The I/O patterns are very important.
If each thread does random accesses in its window, you might try using
mmap() instead of file I/O. You would use
msync() to commit changes to disk if some other program needs to see the changes in real time, and
madvise() to provide hints to the kernel if you know what data you'll need sometime in the future. Note that you cannot use stdio here, you'll need to use
open() and other
<unistd.h> low-level I/O routines instead. stdio is terribly slow anyway.
If the data files are small enough to fit in RAM, use mmap().
If the per-thread windows into the data are not aligned into page-sized units, you may have serious cacheline ping-pong at the boundary regions. The delays may be surprisingly long for a machine with so many cores. You can use
sysconf(_SC_PAGESIZE) to query the page size at runtime.
If you cannot align the access windows, consider doing odd and even segments in two different passes (so that each segment worked on is surrounded by fallow segments). Or consider splitting the data into multiple separate files first, at the desired boundaries.
If each thread does linear read and write passes over the data window (even simultaneously, as long as the write trails the read), and the datasets do not fit into memory,
read() and
write() often surpass mmap() in speed. Use very large blocks, though; I'd recommend 2MB (2097152 bytes) if possible. Use
posix_fadvise() to inform the kernel about the blocks you won't use for a while, and about the blocks that are going to be read next, so that the kernel can handle the real I/O while you process the data. You might consider handing off the writes to a dedicated thread (all threads hand off writes to a single thread, using a queue). The writer thread will consume very little CPU time, so it's OK if it gets scheduled on a core used in the computations, but your worker threads are free to work on the next block.
If you do reasonably large blocks, say 65536 bytes, or larger powers of two, and you can inform the kernel sufficient time prior to actually needing the block, you should be able to keep processing data at the same time the kernel is loading new data into memory. (The page cache in the Linux kernel is pretty efficient.
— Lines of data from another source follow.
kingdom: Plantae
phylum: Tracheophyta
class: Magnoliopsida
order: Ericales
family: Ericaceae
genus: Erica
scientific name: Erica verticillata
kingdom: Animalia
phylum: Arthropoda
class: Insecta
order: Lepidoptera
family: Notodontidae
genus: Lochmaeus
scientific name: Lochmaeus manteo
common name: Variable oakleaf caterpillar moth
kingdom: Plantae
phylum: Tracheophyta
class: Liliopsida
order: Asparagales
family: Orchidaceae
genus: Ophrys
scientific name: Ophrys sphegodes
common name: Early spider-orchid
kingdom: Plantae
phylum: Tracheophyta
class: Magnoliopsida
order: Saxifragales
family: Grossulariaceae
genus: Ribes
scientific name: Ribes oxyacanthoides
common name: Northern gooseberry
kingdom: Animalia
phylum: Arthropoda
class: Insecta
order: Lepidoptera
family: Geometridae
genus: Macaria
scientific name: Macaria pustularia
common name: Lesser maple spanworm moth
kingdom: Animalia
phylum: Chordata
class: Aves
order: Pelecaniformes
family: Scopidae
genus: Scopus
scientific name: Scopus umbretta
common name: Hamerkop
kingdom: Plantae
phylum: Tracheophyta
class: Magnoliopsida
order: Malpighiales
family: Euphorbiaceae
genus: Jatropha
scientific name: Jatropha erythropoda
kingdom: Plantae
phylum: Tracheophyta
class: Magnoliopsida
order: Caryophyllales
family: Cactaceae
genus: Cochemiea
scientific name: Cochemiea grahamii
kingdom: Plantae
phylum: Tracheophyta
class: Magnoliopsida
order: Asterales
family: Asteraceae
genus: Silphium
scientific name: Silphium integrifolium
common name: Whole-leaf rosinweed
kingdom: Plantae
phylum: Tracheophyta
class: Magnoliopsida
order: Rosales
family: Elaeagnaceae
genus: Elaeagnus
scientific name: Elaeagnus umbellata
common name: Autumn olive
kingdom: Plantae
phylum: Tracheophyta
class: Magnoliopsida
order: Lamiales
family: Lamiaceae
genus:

Amazing, if you ask me.)
Most disk systems cannot provide maximum thoroughput when small data blocks are used. You may need to use as big as two megabyte chunks (to read and write your data), to get optimum performance. This applies mostly to read() and write(), but in lesser ways to msync() too.
If you can tell us how your program walks the data while processing it, whether it updates the data, or writes results to somewhere else, and whether the worker threads access the same areas of the file(s), we might be able to suggest something more specific to try. As it is, we're talking in only very general terms here.
If you are unfamiliar with mmap(), check my example program
in this post. It uses an ephemeral sparse data file (creates it, and deletes it after done), to modify a very sparse data structure spanning a terabyte, using basic mmap() techniques.